Elle comprend que le pouvoir réside autant dans les images que dans les institutions.
Elle comprend aussi qu’une société injuste possède une étonnante capacité à présenter ses coutumes comme des nécessités.
Mais son utopie n’est jamais figée dans la solennité d’un programme.
Elle demeure instable, cocasse, parfois contradictoire, continuellement traversée par le plaisir du récit.

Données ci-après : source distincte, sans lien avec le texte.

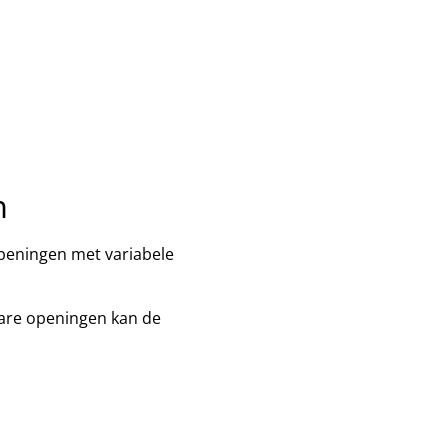
n
openingen met variabele
bare openingen kan de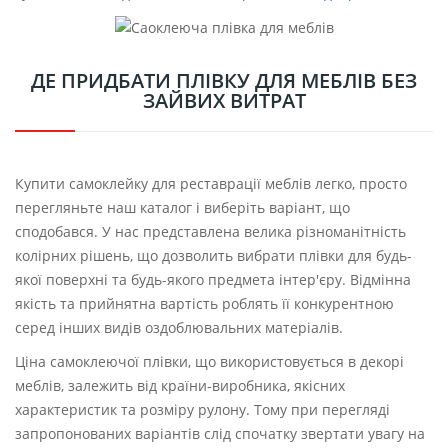
ДЕ ПРИДБАТИ ПЛІВКУ ДЛЯ МЕБЛІВ БЕЗ
ЗАЙВИХ ВИТРАТ
Купити самоклейку для реставрації меблів легко, просто
перегляньте наш каталог і виберіть варіант, що
сподобався. У нас представлена ​​велика різноманітність
колірних рішень, що дозволить вибрати плівки для будь-
якої поверхні та будь-якого предмета інтер'єру. Відмінна
якість та прийнятна вартість роблять її конкурентною
серед інших видів оздоблювальних матеріалів.
Ціна самоклеючої плівки, що використовується в декорі
меблів, залежить від країни-виробника, якісних
характеристик та розміру рулону. Тому при перегляді
запропонованих варіантів слід спочатку звертати увагу на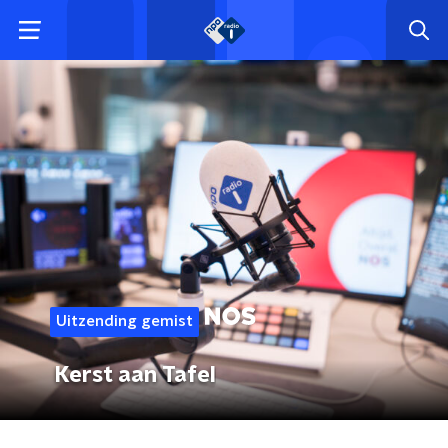
Uitzending gemist
Kerst aan Tafel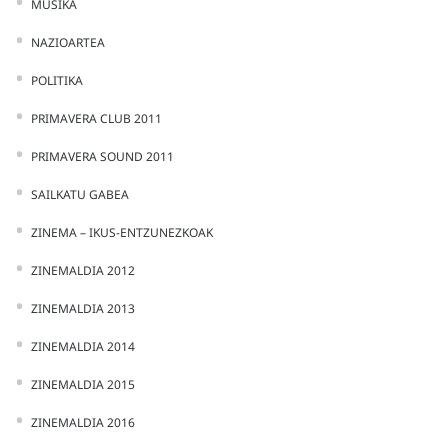
MUSIKA
NAZIOARTEA
POLITIKA
PRIMAVERA CLUB 2011
PRIMAVERA SOUND 2011
SAILKATU GABEA
ZINEMA – IKUS-ENTZUNEZKOAK
ZINEMALDIA 2012
ZINEMALDIA 2013
ZINEMALDIA 2014
ZINEMALDIA 2015
ZINEMALDIA 2016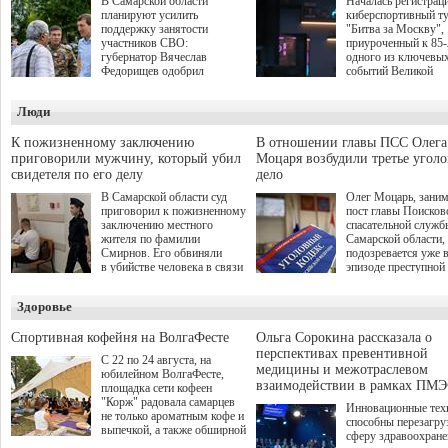
В Самарской области
Началась регистрац
планируют усилить
киберспортивный т
поддержку занятости
"Битва за Москву",
участников СВО:
приуроченный к 85
губернатор Вячеслав
одного из ключевы
Федорищев одобрил
событий Великой
инициативы депутата
Отечественной войн
Самарской Губернской
Организаторами
Люди
Думы Александра
соревнования по он
Живайкина, направленные
игре "Мир танков"
на трудоустройство и более
выступили "Ростеле
К пожизненному заключению
В отношении главы ПСС Олега
спокойную адаптацию к
партия "Единая Рос
приговорили мужчину, который убил
Моцаря возбудили третье угол
мирной жизни.
игровая студия "Лес
свидетеля по его делу
дело
Музей Победы.
В Самарской области суд
Олег Моцарь, зани
приговорил к пожизненному
пост главы Поисков
заключению местного
спасательной служб
жителя по фамилии
Самарской области,
Смирнов. Его обвиняли
подозревается уже 
в убийстве человека в связи
эпизоде преступной
с выполнением
деятельности. Возб
им общественного долга.
третье уголовное де
Здоровье
о превышении полн
а сам он находится
Спортивная кофейня на ВолгаФесте
Ольга Сорокина рассказала о
перспективах превентивной
С 22 по 24 августа, на
медицины и межотраслевом
юбилейном ВолгаФесте,
взаимодействии в рамках ПМЭ
площадка сети кофеен
"Корж" радовала самарцев
Инновационные тех
не только ароматным кофе и
способны перезагру
выпечкой, а также обширной
сферу здравоохран
оздоровительной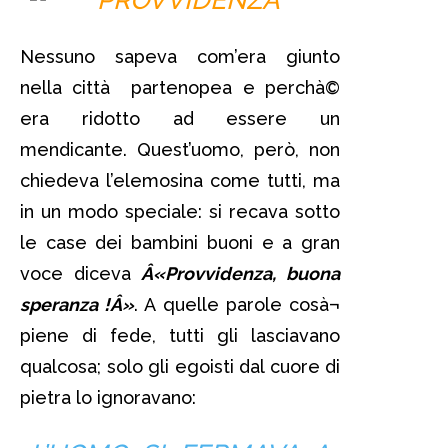
Nessuno sapeva com’era giunto
nella città partenopea e perchà©
era ridotto ad essere un
mendicante. Quest’uomo, però, non
chiedeva l’elemosina come tutti, ma
in un modo speciale: si recava sotto
le case dei bambini buoni e a gran
voce diceva
Â«Provvidenza, buona
speranza !Â»
. A quelle parole cosà¬
piene di fede, tutti gli lasciavano
qualcosa; solo gli egoisti dal cuore di
pietra lo ignoravano: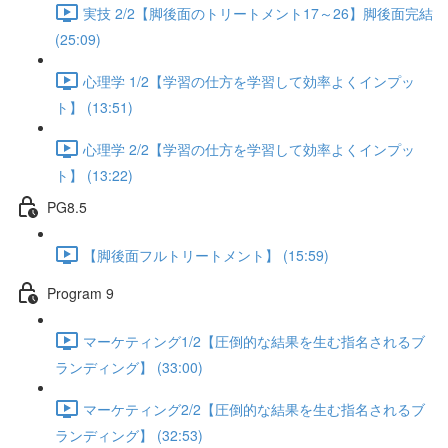
実技 2/2【脚後面のトリートメント17～26】脚後面完結
(25:09)
心理学 1/2【学習の仕方を学習して効率よくインプッ
ト】 (13:51)
心理学 2/2【学習の仕方を学習して効率よくインプッ
ト】 (13:22)
PG8.5
【脚後面フルトリートメント】 (15:59)
Program 9
マーケティング1/2【圧倒的な結果を生む指名されるブ
ランディング】 (33:00)
マーケティング2/2【圧倒的な結果を生む指名されるブ
ランディング】 (32:53)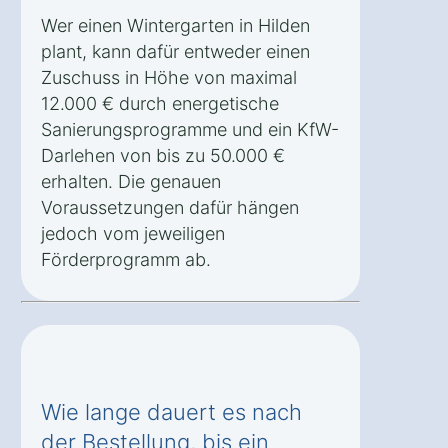
Wer einen Wintergarten in Hilden
plant, kann dafür entweder einen
Zuschuss in Höhe von maximal
12.000 € durch energetische
Sanierungsprogramme und ein KfW-
Darlehen von bis zu 50.000 €
erhalten. Die genauen
Voraussetzungen dafür hängen
jedoch vom jeweiligen
Förderprogramm ab.
Wie lange dauert es nach
der Bestellung, bis ein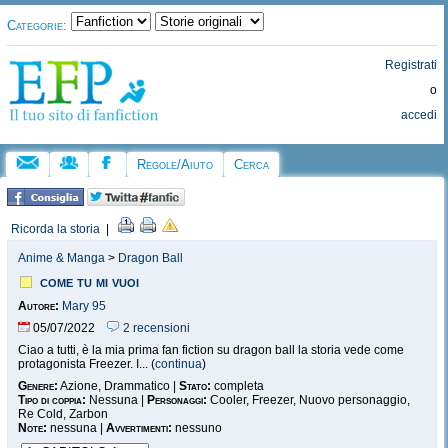
Categorie:
Registrati
o
accedi
Regole/Aiuto
Cerca
Ricorda la storia
|
Anime & Manga
>
Dragon Ball
come tu mi vuoi
Autore:
Mary 95
05/07/2022
2 recensioni
Ciao a tutti, è la mia prima fan fiction su dragon ball la storia vede come
protagonista Freezer. I... (
continua
)
Genere:
Azione, Drammatico |
Stato:
completa
Tipo di coppia:
Nessuna |
Personaggi:
Cooler, Freezer, Nuovo personaggio,
Re Cold, Zarbon
Note:
nessuna |
Avvertimenti:
nessuno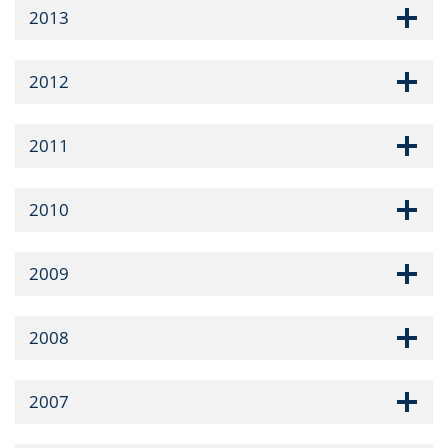
2013
2012
2011
2010
2009
2008
2007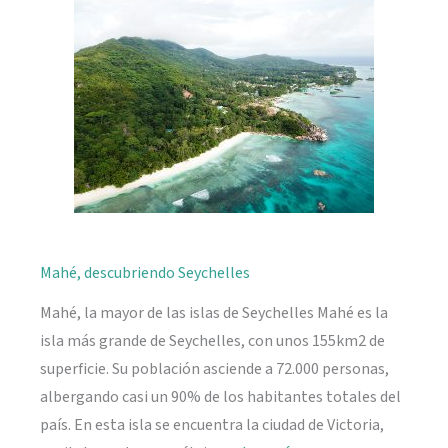
naturaleza
Mahé, descubriendo Seychelles
Mahé, la mayor de las islas de Seychelles Mahé es la
isla más grande de Seychelles, con unos 155km2 de
superficie. Su población asciende a 72.000 personas,
albergando casi un 90% de los habitantes totales del
país. En esta isla se encuentra la ciudad de Victoria,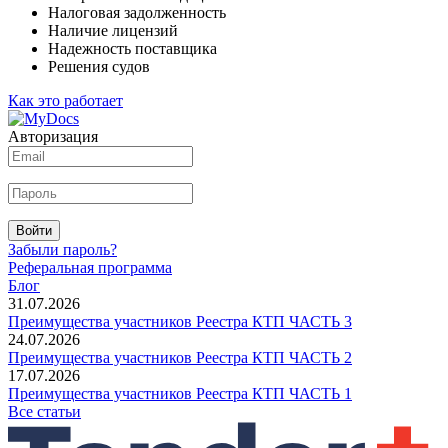
Налоговая задолженность
Наличие лицензий
Надежность поставщика
Решения судов
Как это работает
Авторизация
Войти
Забыли пароль?
Реферальная программа
Блог
31.07.2026
Преимущества участников Реестра КТП ЧАСТЬ 3
24.07.2026
Преимущества участников Реестра КТП ЧАСТЬ 2
17.07.2026
Преимущества участников Реестра КТП ЧАСТЬ 1
Все статьи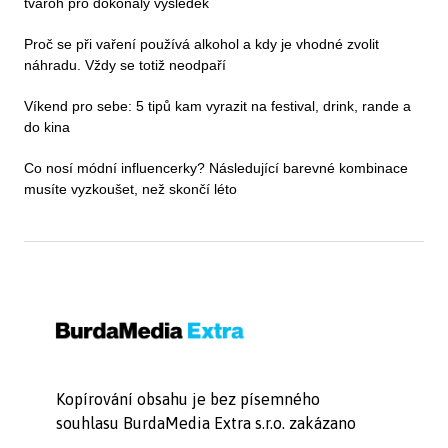
tvaroh pro dokonalý výsledek
Proč se při vaření používá alkohol a kdy je vhodné zvolit
náhradu. Vždy se totiž neodpaří
Víkend pro sebe: 5 tipů kam vyrazit na festival, drink, rande a
do kina
Co nosí módní influencerky? Následující barevné kombinace
musíte vyzkoušet, než skončí léto
Kopírování obsahu je bez písemného
souhlasu BurdaMedia Extra s.r.o. zakázano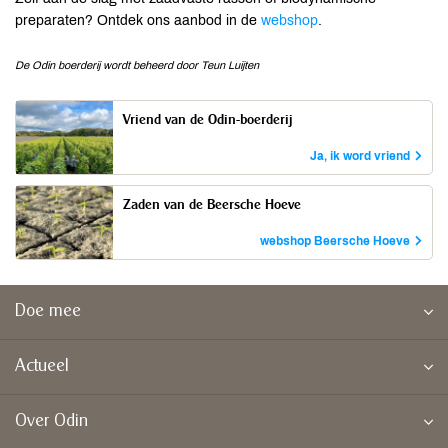
preparaten? Ontdek ons aanbod in de
webshop
.
De Odin boerderij wordt beheerd door Teun Luijten
Vriend van de Odin-boerderij
Door iedere maand € 2 te schenken
Ja, ik word vriend
ondersteun je de Odin boerderij voor langere
tijd.
Zaden van de Beersche Hoeve
Demeter gecertificeerde groenten-, kruiden- en
webshop Beersche Hoeve
bloemenzaden.
Doe mee
Actueel
Over Odin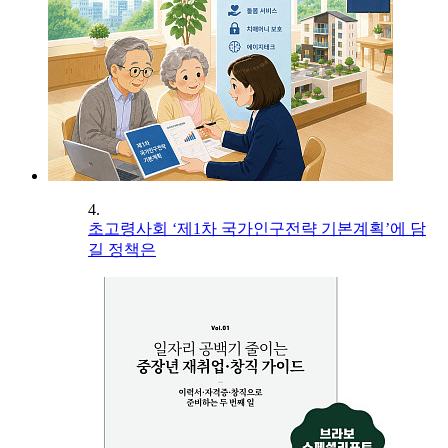
4.
초고령사회 ‘제1차 국가인구전략 기본계획’에 담
길 정책은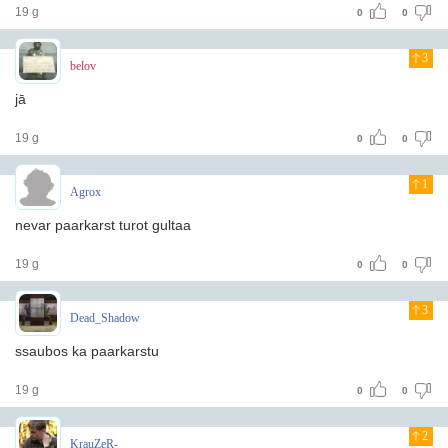
19 g
0
0
3
belov
jā
19 g
0
0
1
Agrox
nevar paarkarst turot gultaa
19 g
0
0
3
Dead_Shadow
ssaubos ka paarkarstu
19 g
0
0
2
KrauZeR-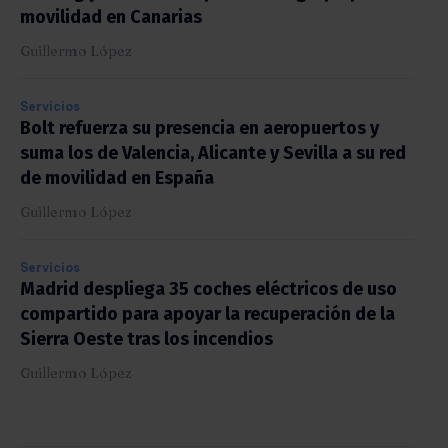
movilidad en Canarias
Guillermo López
Servicios
Bolt refuerza su presencia en aeropuertos y
suma los de Valencia, Alicante y Sevilla a su red
de movilidad en España
Guillermo López
Servicios
Madrid despliega 35 coches eléctricos de uso
compartido para apoyar la recuperación de la
Sierra Oeste tras los incendios
Guillermo López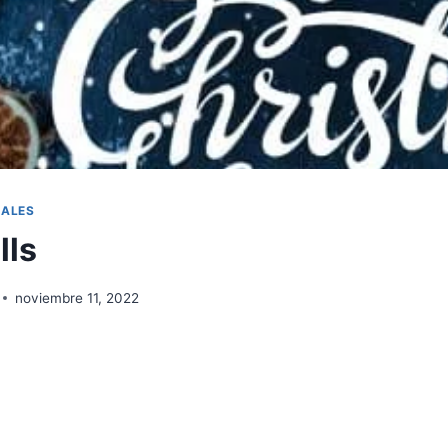
IALES
lls
noviembre 11, 2022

C’est ce qui la rend si vivante.
Au lieu de nous expliquer longuement le monde nouveau, le roman nous invite à regarder l’ancien monde trébucher.
Le désastre se change alors en possibilité.
Ce qui semblait d’abord une malédiction pourrait bien être un miracle.

J’ai refermé ce livre avec l’impression d’avoir lu un texte aussi léger dans son mouvement que sérieux dans ses implications.
Sa fantaisie n’esquive jamais le réel : elle le poursuit jusque dans ses fondations.
Son ironie n’est pas une élégance distante, mais une façon de désobéir.
Elle défait les apparences afin de rendre imaginable une autre distribution des places et des voix.
Plus d’un siècle après sa première publication, La Tempête de Londres continue ainsi de poser une question magnifique.
Sommes-nous capables d’exister sans le costume que la société a choisi pour nous ?
Derrière son burlesque, le roman nous place devant une inquiétude très contemporaine : celle d’un monde où nous confondons constamment l’être et son apparence.
Il nous rappelle que les hiérarchies les plus solides peuvent parfois ne tenir qu’à un morceau de tissu.
Et que la littérature possède précisément ce pouvoir : faire souffler une tempête assez forte pour arracher les vieux décors.
Une merveille d’intelligence, de drôlerie et d’audace, dont la redécouverte paraît aujourd’hui presque miraculeusement opportune.